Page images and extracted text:
______________________________

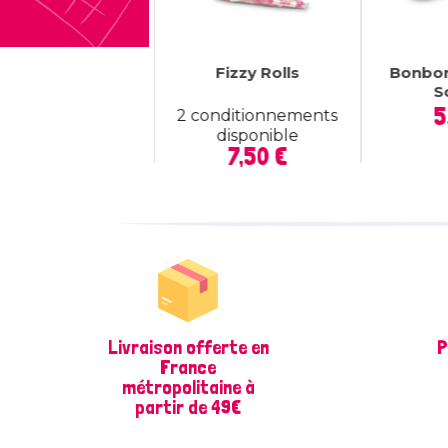
te De Soucoupes
Fizzy Rolls
Bonbo
Scoopy
S
Prix
10,90 €
5
2 conditionnements
disponible
Prix
7,50 €
Livraison offerte en
P
France
métropolitaine à
partir de 49€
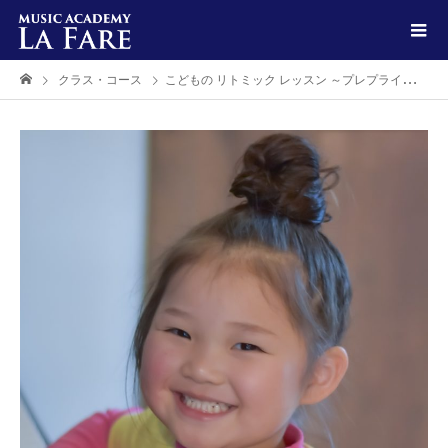
クラス・コース
こどもの リトミック レッスン ～プレプライマリーコース～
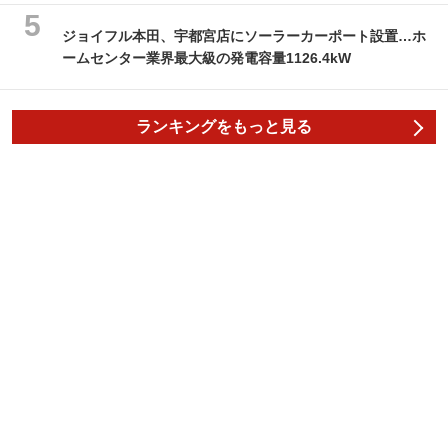
ジョイフル本田、宇都宮店にソーラーカーポート設置…ホ
ームセンター業界最大級の発電容量1126.4kW
ランキングをもっと見る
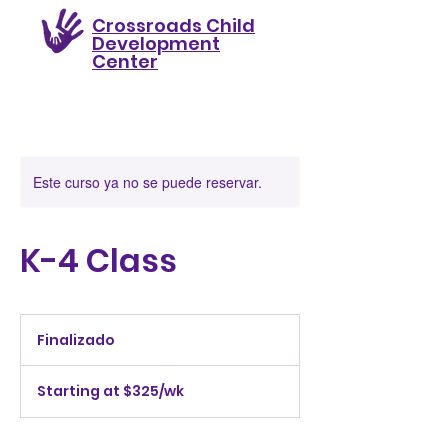
Crossroads Child
Development
Center
Este curso ya no se puede reservar.
K-4 Class
Finalizado
F
i
Starting
n
at
Starting at $325/wk
a
$325/wk
l
i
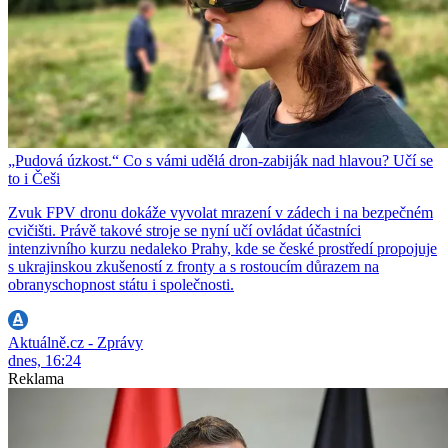
„Pudová úzkost.“ Co s vámi udělá dron-zabiják nad hlavou? Učí se
to i Češi
Zvuk FPV dronu dokáže vyvolat mrazení v zádech i na bezpečném
cvičišti. Právě takové stroje se nyní učí ovládat účastníci
intenzivního kurzu nedaleko Prahy, kde se české prostředí propojuje
s ukrajinskou zkušeností z fronty a s rostoucím důrazem na
obranyschopnost státu i společnosti.
Aktuálně.cz - Zprávy
dnes, 16:24
Reklama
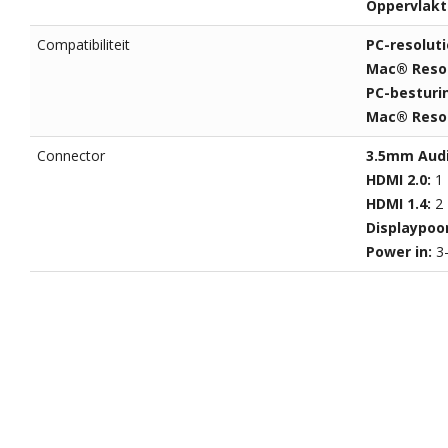
Oppervlakt
Compatibiliteit
PC-resoluti
Mac® Resol
PC-bestur
Mac® Resol
Connector
3.5mm Audi
HDMI 2.0:
1
HDMI 1.4:
2
Displaypoo
Power in:
3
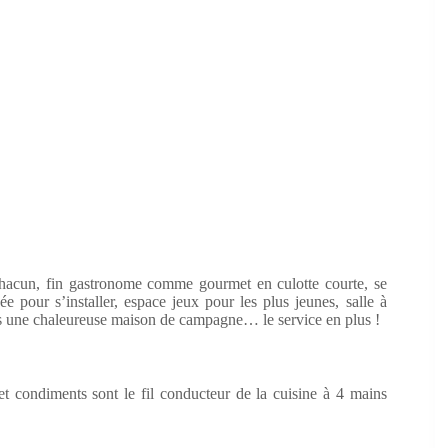
 chacun, fin gastronome comme gourmet en culotte courte, se
pour s’installer, espace jeux pour les plus jeunes, salle à
s une chaleureuse maison de campagne… le service en plus !
et condiments sont le fil conducteur de la cuisine à 4 mains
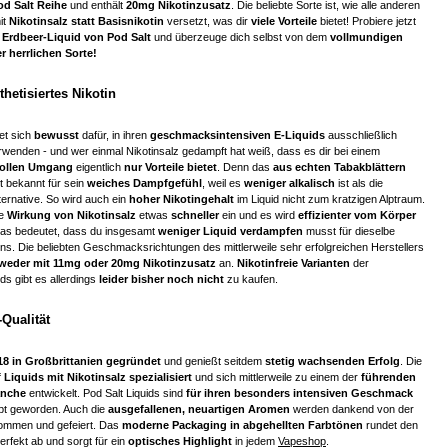
od Salt Reihe
und enthält
20mg Nikotinzusatz
. Die beliebte Sorte ist, wie alle anderen
it
Nikotinsalz statt Basisnikotin
versetzt, was dir
viele Vorteile
bietet! Probiere jetzt
 Erdbeer-Liquid von Pod Salt
und überzeuge dich selbst von dem
vollmundigen
 herrlichen Sorte!
thetisiertes Nikotin
et sich
bewusst
dafür, in ihren
geschmacksintensiven E-Liquids
ausschließlich
rwenden - und wer einmal Nikotinsalz gedampft hat weiß, dass es dir bei einem
vollen Umgang
eigentlich
nur Vorteile bietet
. Denn das
aus echten Tabakblättern
 bekannt für sein
weiches Dampfgefühl
, weil es
weniger alkalisch
ist als die
ernative. So wird auch ein
hoher Nikotingehalt
im Liquid nicht zum kratzigen Alptraum.
e
Wirkung von Nikotinsalz
etwas
schneller
ein und es wird
effizienter vom Körper
Das bedeutet, dass du insgesamt
weniger Liquid verdampfen
musst für dieselbe
ns. Die beliebten Geschmacksrichtungen des mittlerweile sehr erfolgreichen Herstellers
weder mit 11mg oder 20mg Nikotinzusatz
an.
Nikotinfreie Varianten
der
ds gibt es allerdings
leider bisher noch nicht
zu kaufen.
Qualität
18 in Großbrittanien gegründet
und genießt seitdem
stetig wachsenden Erfolg
. Die
 Liquids mit Nikotinsalz spezialisiert
und sich mittlerweile zu einem der
führenden
anche
entwickelt. Pod Salt Liquids sind
für ihren besonders intensiven Geschmack
ebt geworden. Auch die
ausgefallenen, neuartigen Aromen
werden dankend von der
mmen und gefeiert. Das
moderne Packaging in abgehellten Farbtönen
rundet den
rfekt ab und sorgt für ein
optisches Highlight
in jedem
Vapeshop
.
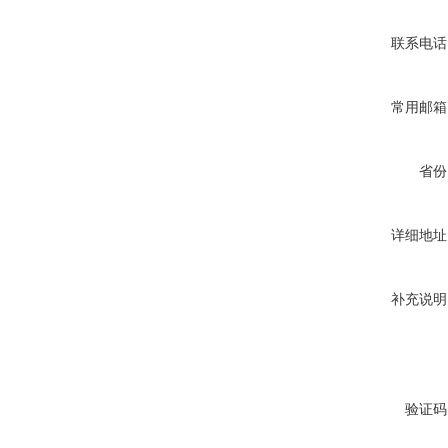
联系电话
常用邮箱
省份
详细地址
补充说明
验证码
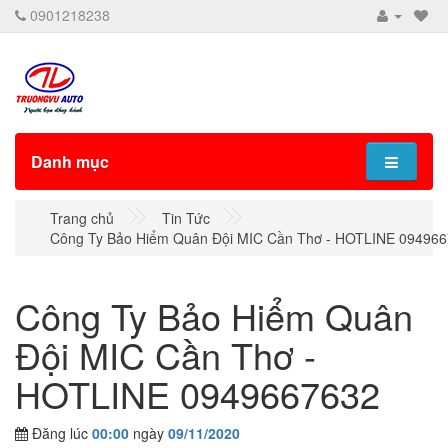
0901218238
Danh mục
Trang chủ
Tin Tức
Công Ty Bảo Hiểm Quân Đội MIC Cần Thơ - HOTLINE 09496
Công Ty Bảo Hiểm Quân
Đội MIC Cần Thơ -
HOTLINE 0949667632
Đăng lúc
00:00
ngày
09/11/2020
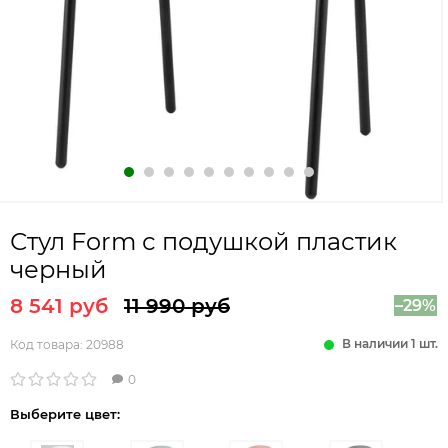
Стул Form с подушкой пластик
черный
8 541 руб
11 990 руб
–29%
В наличии 1 шт.
Код товара:
20988
0
Выберите цвет:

______________________________

▶ **Exercise directions**: Without the pictures, write out every entry precisely as it appears.

▶ **The completed task**:
te De Soucoupes
Fizzy Rolls
Bonbo
Scoopy
S
Prix
10,90 €
5
2 conditionnements
disponible
Prix
7,50 €
Livraison offerte en
P
France
métropolitaine à
partir de 49€
クラス・コース
こどもの リトミック レッスン ～プレプライマリーコース～
ジョイフル本田、宇都宮店にソーラーカーポート設置…ホ
ームセンター業界最大級の発電容量1126.4kW
ランキングをもっと見る
Crossroads Child
Development
Center
Este curso ya no se puede reservar.
K-4 Class
Finalizado
F
i
Starting
n
at
Starting at $325/wk
a
$325/wk
l
i
„Pudová úzkost.“ Co s vámi udělá dron-zabiják nad hlavou? Učí se
to i Češi
Zvuk FPV dronu dokáže vyvolat mrazení v zádech i na bezpečném
cvičišti. Právě takové stroje se nyní učí ovládat účastníci
intenzivního kurzu nedaleko Prahy, kde se české prostředí propojuje
s ukrajinskou zkušeností z fronty a s rostoucím důrazem na
obranyschopnost státu i společnosti.
Aktuálně.cz - Zprávy
dnes, 16:24
Reklama
Oppervlakt
Compatibiliteit
PC-resoluti
Mac® Resol
PC-bestur
Mac® Resol
Connector
3.5mm Audi
HDMI 2.0:
1
HDMI 1.4:
2
Displaypoo
Power in:
3
 chacun, fin gastronome comme gourmet en culotte courte, se
pour s’installer, espace jeux pour les plus jeunes, salle à
s une chaleureuse maison de campagne… le service en plus !
et condiments sont le fil conducteur de la cuisine à 4 mains
od Salt Reihe
und enthält
20mg Nikotinzusatz
. Die beliebte Sorte ist, wie alle anderen
it
Nikotinsalz statt Basisnikotin
versetzt, was dir
viele Vorteile
bietet! Probiere jetzt
 Erdbeer-Liquid von Pod Salt
und überzeuge dich selbst von dem
vollmundigen
 herrlichen Sorte!
thetisiertes Nikotin
et sich
bewusst
dafür, in ihren
geschmacksintensiven E-Liquids
ausschließlich
rwenden - und wer einmal Nikotinsalz gedampft hat weiß, dass es dir bei einem
vollen Umgang
eigentlich
nur Vorteile bietet
. Denn das
aus echten Tabakblättern
 bekannt für sein
weiches Dampfgefühl
, weil es
weniger alkalisch
ist als die
ernative. So wird auch ein
hoher Nikotingehalt
im Liquid nicht zum kratzigen Alptraum.
e
Wirkung von Nikotinsalz
etwas
schneller
ein und es wird
effizienter vom Körper
Das bedeutet, dass du insgesamt
weniger Liquid verdampfen
musst für dieselbe
ns. Die beliebten Geschmacksrichtungen des mittlerweile sehr erfolgreichen Herstellers
weder mit 11mg oder 20mg Nikotinzusatz
an.
Nikotinfreie Varianten
der
ds gibt es allerdings
leider bisher noch nicht
zu kaufen.
Qualität
18 in Großbrittanien gegründet
und genießt seitdem
stetig wachsenden Erfolg
. Die
 Liquids mit Nikotinsalz spezialisiert
und sich mittlerweile zu einem der
führenden
anche
entwickelt. Pod Salt Liquids sind
für ihren besonders intensiven Geschmack
ebt geworden. Auch die
ausgefallenen, neuartigen Aromen
werden dankend von der
mmen und gefeiert. Das
moderne Packaging in abgehellten Farbtönen
rundet den
rfekt ab und sorgt für ein
optisches Highlight
in jedem
Vapeshop
.
联系电话
常用邮箱
省份
详细地址
补充说明
验证码
0901218238
Danh mục
Trang chủ
Tin Tức
Công Ty Bảo Hiểm Quân Đội MIC Cần Thơ - HOTLINE 09496
Công Ty Bảo Hiểm Quân
Đội MIC Cần Thơ -
HOTLINE 0949667632
Đăng lúc
00:00
ngày
09/11/2020
Стул Form с подушкой пластик
черный
8 541 руб
11 990 руб
–29%
В наличии 1 шт.
Код товара:
20988
0
Выберите цвет:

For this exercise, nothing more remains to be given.